Each line in the records below, from the one that contains "bouquet of flowers" to the one that contains "Below are 12", should be reproduced exactly, the first and last included.

---------- Provided records

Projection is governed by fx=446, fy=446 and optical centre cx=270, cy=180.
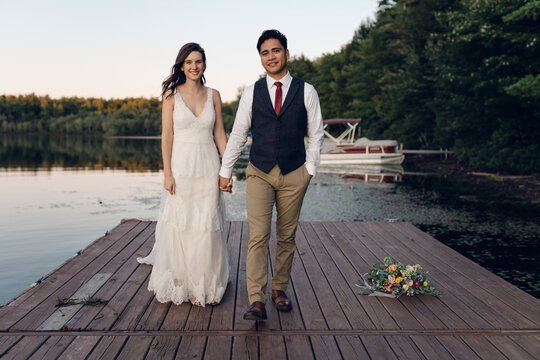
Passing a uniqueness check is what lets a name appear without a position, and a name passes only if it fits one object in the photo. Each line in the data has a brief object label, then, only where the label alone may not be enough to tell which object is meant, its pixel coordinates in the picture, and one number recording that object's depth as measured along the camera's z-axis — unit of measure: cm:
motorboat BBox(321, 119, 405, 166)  2700
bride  396
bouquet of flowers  423
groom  350
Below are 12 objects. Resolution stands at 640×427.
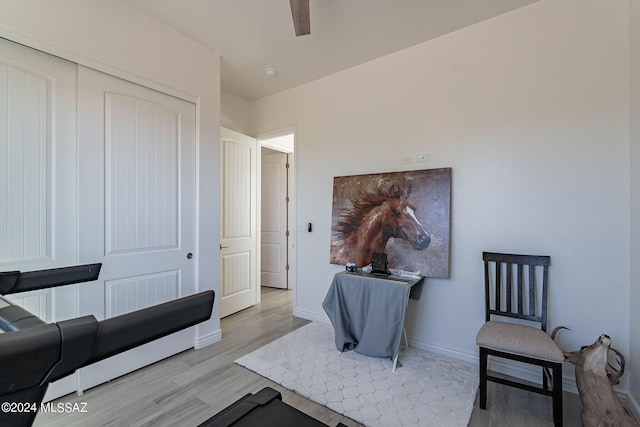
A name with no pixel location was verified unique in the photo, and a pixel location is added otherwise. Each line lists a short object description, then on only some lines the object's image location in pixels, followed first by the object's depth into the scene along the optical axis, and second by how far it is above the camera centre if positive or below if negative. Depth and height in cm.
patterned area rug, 187 -133
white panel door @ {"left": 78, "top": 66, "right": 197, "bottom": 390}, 212 +6
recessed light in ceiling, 324 +160
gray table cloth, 238 -89
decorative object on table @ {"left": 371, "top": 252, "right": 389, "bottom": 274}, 271 -50
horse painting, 260 -8
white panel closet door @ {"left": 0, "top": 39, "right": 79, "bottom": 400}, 180 +24
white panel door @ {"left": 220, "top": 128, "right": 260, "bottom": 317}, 360 -18
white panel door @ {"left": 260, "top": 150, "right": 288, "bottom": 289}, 512 -18
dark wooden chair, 174 -81
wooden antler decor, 146 -101
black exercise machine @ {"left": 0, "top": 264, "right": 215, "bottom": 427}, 53 -29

--------------------

- Reply:
bouquet of flowers  423
groom  350
Below are 12 objects. Resolution stands at 640×427.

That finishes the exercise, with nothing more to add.